Back in January 1837, he had leased the slave plantation Sion Farm; he later bought it. On 8 March 1844, he had also bought Peters Rest (the Stock Estate, Cathrines Rest included) for £4,000. Together with R. Karr, he also owned the slave plantation Lover Love. In 1855 he was commissioned à la suite in the navy and, upon application, received his resignation in 1862 with the rank of counter admiral.

In 1850, Christmas received permission to travel to the West Indies, where he settled in 1853 as a plantation owner on Saint Croix.

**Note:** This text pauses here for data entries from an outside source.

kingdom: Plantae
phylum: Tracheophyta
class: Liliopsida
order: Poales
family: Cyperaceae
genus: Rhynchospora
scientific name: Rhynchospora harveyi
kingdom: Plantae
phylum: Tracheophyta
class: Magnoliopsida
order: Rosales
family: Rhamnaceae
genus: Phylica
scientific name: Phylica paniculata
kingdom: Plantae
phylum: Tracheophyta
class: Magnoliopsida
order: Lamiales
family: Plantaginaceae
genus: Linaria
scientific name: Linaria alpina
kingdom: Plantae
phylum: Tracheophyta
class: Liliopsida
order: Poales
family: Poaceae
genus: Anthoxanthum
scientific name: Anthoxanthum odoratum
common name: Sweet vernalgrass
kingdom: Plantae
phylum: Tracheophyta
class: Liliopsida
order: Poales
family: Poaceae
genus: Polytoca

He gradually gained an influential position. In 1858–59 he was sent by the Danish government on a diplomatic mission to San Domingo. On 1 April 1865, he became a member of the colonial council and later deputy governor. On the sudden death of Governor Vilhelm Ludvig Birch, in February 1871, he was became acting governor and served as such for four months. He was succeeded by Frantz Bille. Christmas lived on the plantation Peters Rest until his death.

==Personal life==
Christmas married on 24 May 1823 in Copenhagen to Malvina Benners (1802–1876). She was the daughter of wholesale merchant (grosserer) Isaac Salomon Benners from Kokkedal (c. 1763–1841; also the owner of Vestergade 7) and Marie Christine Applebye (1771–1831). At least five of their seven children lived to adulthood. Their youngest son Walter Christmas-Dirckinck-Holmfeld was the father of writer Walter Christmas.

==Awards==
Christmas was created a Knight of the order of the Dannebrog in 1845. In 1849, he was awarded the Cross of Honour. In 1859, he was created a Commander of the Order of the Dannebrog.